1

Is it possible to insert a command in LaTeX so that on the resulting PDF file the designated/default blank browser can be opened by a click?

Maesumi
  • 9,059
  • 3
    If by "the designated browser" you mean the default browser, then there are many options via hyperref or url. – Werner May 30 '12 at 18:16
  • 2
    Could you provide a small example (in the form of a minimal example) of the usage you're after? – Werner May 30 '12 at 18:17
  • 1
    I am trying to use the popupmenu package http://tex.stackexchange.com/questions/53508/how-to-make-a-drop-down-menu and occasionally the links used in a menu do not open. I have not isolated the problem enough to make a MWE. I thought if the browser is already open then it might bypass whatever the issue is. So I want to put a link that just opens the default browser. – Maesumi May 30 '12 at 19:29
  • If your question is about the link opening in a specific browser (such as Firefox), I think the answer is going to be no as the default browser is controlled by the end user, and not all browsers are available in all platforms.
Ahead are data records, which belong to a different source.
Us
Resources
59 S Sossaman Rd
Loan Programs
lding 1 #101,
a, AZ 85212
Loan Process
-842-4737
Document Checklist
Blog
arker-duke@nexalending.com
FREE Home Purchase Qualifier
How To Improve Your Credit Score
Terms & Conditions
Otherwise this would require the PDF to launch a specific executable which could potentially be dangerous. – Peter Grill May 30 '12 at 19:29
  • What is the URL of about:blank? and is there a way of forcing the browser to open instead of it blinking on the tray waiting to be clicked to open. (Perhaps this is not a TeX question.) – Maesumi May 30 '12 at 19:48
  • Downvoted as this is not a TeX-related question. – mSSM May 30 '12 at 20:11
  • For the next time, please try to be more specific right from the beginning and document what previous effort you made yourself. – Christian May 31 '12 at 07:00

2 Answers2

6

When the hyperlink is clicked in the following MWE, it opens up the default browser on a blank page (about:blank):

enter image description here

\documentclass{article}
\usepackage{hyperref}% http://ctan.org/pkg/hyperref
\begin{document}
This is a \href{about:blank}{blank page}.
\end{document}

enter image description here

Here's a resource motivating the above: about URI scheme

Werner
  • 603,163
5
\documentclass{article}
\usepackage{hyperref}
\begin{document}
This is an \href{http://tex.stackexchange.com/}{example link}.
\end{document}

See texdoc hyperref for more macros and options on how to change the look of such links.